A Senior Wellness Panel is recommended for any cat over 7 years of age. This panel includes, among other things:
- Evaluation of many major organ functions of the body, such as the kidney, liver, and thyroid
- Complete blood count (CBC)
- Annual Blood Work
Specific Things to Watch For
If you notice any of these symptoms, contact your veterinarian.
- Increased thirst
- Increased urination
- Weight loss
- Hair loss
- Grooming difficulties/hair matting
The pain and loss of muscle mass and fitness resulting from osteoarthritis may make it hard for your cat to move around. When playing with an arthritic cat, remember to keep exercise on a level, soft surface such as carpet, grass, or dirt, and avoid exercise that requires jumping, like catching a toy thrown high into the air, or onto the bed. If you think your cat might have arthritis, contact one of our doctors at St. Paul Pet.

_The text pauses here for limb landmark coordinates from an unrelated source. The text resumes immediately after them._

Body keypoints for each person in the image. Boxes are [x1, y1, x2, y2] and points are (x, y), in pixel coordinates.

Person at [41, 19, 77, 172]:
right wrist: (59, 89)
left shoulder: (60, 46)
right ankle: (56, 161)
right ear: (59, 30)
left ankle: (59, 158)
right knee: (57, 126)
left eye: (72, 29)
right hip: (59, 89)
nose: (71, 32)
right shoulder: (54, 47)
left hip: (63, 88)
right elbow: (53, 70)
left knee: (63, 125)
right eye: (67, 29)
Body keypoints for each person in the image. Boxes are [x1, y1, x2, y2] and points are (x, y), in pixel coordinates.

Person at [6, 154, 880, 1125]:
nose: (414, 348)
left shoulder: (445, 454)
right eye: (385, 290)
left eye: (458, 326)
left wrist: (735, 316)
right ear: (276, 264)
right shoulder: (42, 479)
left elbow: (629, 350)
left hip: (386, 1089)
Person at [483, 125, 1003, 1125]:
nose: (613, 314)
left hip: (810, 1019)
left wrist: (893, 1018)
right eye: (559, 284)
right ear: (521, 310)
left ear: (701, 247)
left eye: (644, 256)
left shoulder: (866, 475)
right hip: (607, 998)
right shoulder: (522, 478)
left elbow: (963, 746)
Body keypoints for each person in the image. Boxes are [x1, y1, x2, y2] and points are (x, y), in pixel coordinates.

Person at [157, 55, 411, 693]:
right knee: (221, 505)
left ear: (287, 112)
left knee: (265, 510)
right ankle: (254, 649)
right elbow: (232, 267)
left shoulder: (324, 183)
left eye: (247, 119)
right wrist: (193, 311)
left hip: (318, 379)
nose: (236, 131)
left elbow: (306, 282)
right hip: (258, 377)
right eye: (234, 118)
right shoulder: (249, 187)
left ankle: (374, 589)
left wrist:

Veterinarian Assisted Management of Arthritis
- K-laser/Cold laser therapy involves laser light that helps decrease inflammation and increase circulation. It also aids in preventing calcification.
- NSAIDS (Non-steroidal Anti-Inflammatory Drugs) -pain medication that is given once to twice daily orally, depending on the brand.
- Glucosamine supplements resurface the joint with fibrocartilage.